### Exercise:
Below are some records. Return exactly the lines from the one with "We have already" to the one with "Since the beginning", and nothing else.

### Extracted records:
§ §

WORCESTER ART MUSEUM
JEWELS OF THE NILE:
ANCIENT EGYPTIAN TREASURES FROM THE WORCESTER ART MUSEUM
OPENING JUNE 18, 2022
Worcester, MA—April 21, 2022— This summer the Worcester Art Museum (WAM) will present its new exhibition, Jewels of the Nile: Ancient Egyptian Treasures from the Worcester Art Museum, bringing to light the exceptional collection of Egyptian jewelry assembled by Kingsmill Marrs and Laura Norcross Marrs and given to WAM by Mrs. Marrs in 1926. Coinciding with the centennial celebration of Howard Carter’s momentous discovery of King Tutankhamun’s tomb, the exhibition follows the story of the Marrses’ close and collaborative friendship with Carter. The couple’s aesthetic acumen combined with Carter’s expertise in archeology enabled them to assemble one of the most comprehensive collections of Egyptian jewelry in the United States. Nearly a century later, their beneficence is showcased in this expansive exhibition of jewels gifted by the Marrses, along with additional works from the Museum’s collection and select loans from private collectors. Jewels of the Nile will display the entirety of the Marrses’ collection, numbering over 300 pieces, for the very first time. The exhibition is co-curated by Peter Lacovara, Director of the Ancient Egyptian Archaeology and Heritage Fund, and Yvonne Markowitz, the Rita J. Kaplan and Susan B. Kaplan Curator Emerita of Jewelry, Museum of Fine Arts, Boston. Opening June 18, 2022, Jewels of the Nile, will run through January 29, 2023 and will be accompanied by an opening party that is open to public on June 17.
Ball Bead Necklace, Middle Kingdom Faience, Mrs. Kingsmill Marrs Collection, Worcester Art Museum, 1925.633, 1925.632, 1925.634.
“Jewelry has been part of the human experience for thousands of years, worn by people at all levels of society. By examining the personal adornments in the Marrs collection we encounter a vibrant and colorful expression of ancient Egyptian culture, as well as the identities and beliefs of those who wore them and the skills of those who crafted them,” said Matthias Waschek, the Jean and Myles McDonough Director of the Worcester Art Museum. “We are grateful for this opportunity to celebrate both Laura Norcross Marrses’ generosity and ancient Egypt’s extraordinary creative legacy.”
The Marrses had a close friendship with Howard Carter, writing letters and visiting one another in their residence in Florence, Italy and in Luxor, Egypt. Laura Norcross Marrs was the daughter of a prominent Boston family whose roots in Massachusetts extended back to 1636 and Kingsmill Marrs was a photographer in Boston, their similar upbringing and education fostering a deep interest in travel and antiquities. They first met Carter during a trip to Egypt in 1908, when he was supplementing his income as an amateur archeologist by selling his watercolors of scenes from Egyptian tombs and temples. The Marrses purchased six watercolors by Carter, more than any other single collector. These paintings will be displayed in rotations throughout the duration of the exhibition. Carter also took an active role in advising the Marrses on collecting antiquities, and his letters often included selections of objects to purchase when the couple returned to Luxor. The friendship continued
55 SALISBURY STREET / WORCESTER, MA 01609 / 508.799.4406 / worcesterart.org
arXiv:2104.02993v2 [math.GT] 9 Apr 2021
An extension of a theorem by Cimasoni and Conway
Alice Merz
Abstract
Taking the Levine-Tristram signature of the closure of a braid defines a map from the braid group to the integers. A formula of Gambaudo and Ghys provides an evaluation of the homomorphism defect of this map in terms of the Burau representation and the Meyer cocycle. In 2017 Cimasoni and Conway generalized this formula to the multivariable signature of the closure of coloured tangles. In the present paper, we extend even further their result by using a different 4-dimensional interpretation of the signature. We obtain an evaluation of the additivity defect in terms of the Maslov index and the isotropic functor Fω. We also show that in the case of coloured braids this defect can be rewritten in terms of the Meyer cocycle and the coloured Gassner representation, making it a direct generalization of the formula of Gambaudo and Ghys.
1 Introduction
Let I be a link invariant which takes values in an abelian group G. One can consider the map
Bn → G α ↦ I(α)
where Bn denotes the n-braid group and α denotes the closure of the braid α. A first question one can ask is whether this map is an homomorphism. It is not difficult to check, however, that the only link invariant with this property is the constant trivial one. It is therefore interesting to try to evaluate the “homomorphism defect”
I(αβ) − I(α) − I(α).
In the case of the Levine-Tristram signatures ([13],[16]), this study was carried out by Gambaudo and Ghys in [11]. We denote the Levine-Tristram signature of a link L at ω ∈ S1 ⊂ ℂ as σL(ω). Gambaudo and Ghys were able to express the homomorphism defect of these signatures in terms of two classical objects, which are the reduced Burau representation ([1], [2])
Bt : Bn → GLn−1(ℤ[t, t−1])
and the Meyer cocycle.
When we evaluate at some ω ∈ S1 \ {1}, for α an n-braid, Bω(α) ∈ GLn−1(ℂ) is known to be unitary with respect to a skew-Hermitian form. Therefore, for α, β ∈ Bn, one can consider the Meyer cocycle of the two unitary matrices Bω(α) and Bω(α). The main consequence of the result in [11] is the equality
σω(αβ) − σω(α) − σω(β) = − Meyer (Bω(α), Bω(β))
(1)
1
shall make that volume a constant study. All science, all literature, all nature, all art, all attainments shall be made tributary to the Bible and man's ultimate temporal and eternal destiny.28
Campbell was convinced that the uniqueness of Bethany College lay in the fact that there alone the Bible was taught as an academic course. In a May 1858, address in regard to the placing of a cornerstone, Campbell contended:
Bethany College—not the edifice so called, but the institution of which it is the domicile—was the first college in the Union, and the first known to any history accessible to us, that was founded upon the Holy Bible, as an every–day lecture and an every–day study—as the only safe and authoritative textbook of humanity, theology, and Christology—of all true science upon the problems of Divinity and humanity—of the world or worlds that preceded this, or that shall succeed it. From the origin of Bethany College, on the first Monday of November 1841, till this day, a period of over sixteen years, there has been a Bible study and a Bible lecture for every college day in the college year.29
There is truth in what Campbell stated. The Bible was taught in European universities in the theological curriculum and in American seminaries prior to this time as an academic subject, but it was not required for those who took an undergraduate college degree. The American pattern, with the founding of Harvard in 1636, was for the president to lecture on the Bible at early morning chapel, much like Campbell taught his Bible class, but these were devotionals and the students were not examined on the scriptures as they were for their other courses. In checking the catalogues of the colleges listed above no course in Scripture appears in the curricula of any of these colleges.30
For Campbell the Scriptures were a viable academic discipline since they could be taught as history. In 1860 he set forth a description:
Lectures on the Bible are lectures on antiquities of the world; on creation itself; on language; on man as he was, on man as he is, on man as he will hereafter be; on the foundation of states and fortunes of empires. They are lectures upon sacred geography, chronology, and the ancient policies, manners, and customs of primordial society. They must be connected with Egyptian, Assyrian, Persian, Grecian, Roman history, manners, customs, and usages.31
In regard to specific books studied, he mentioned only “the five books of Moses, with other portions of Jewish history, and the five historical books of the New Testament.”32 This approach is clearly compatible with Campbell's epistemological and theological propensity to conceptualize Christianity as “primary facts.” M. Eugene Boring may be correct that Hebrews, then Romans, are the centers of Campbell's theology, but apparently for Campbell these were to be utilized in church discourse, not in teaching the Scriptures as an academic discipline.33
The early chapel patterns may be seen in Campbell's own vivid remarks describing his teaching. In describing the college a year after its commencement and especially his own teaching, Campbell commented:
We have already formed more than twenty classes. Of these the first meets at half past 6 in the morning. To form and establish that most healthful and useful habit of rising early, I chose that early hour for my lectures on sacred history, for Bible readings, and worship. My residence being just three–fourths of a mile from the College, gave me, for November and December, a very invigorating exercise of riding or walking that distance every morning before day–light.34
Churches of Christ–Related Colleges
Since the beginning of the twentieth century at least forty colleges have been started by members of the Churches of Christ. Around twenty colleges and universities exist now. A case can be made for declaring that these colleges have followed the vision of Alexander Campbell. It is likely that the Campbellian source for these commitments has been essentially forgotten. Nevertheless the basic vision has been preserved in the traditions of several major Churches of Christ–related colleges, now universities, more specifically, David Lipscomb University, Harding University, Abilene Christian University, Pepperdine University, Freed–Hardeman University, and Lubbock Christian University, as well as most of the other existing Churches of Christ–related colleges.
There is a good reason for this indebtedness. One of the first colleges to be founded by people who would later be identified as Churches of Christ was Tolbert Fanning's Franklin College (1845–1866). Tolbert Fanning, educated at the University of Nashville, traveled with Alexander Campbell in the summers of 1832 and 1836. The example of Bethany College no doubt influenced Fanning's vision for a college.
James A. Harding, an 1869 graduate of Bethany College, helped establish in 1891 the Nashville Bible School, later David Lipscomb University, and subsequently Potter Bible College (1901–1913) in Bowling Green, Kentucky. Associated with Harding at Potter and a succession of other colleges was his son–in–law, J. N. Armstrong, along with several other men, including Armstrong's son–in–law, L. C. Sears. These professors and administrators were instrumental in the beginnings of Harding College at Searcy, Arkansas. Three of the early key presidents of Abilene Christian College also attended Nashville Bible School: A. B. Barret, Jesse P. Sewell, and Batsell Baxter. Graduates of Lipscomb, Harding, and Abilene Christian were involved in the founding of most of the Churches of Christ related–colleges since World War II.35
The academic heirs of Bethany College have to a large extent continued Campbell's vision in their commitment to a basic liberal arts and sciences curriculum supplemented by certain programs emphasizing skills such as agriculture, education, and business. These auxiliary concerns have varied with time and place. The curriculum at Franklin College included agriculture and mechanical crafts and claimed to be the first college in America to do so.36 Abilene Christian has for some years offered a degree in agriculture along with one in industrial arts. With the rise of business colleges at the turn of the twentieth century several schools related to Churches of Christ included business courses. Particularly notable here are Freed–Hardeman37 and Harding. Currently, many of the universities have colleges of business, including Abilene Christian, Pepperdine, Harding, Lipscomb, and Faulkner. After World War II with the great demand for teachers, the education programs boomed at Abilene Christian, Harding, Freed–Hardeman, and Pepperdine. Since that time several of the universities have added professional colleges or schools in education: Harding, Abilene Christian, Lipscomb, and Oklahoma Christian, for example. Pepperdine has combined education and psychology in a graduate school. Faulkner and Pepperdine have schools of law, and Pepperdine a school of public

§ §

### Answer for this exercise:
We have already formed more than twenty classes. Of these the first meets at half past 6 in the morning. To form and establish that most healthful and useful habit of rising early, I chose that early hour for my lectures on sacred history, for Bible readings, and worship. My residence being just three–fourths of a mile from the College, gave me, for November and December, a very invigorating exercise of riding or walking that distance every morning before day–light.34
Churches of Christ–Related Colleges
Since the beginning of the twentieth century at least forty colleges have been started by members of the Churches of Christ. Around twenty colleges and universities exist now. A case can be made for declaring that these colleges have followed the vision of Alexander Campbell. It is likely that the Campbellian source for these commitments has been essentially forgotten. Nevertheless the basic vision has been preserved in the traditions of several major Churches of Christ–related colleges, now universities, more specifically, David Lipscomb University, Harding University, Abilene Christian University, Pepperdine University, Freed–Hardeman University, and Lubbock Christian University, as well as most of the other existing Churches of Christ–related colleges.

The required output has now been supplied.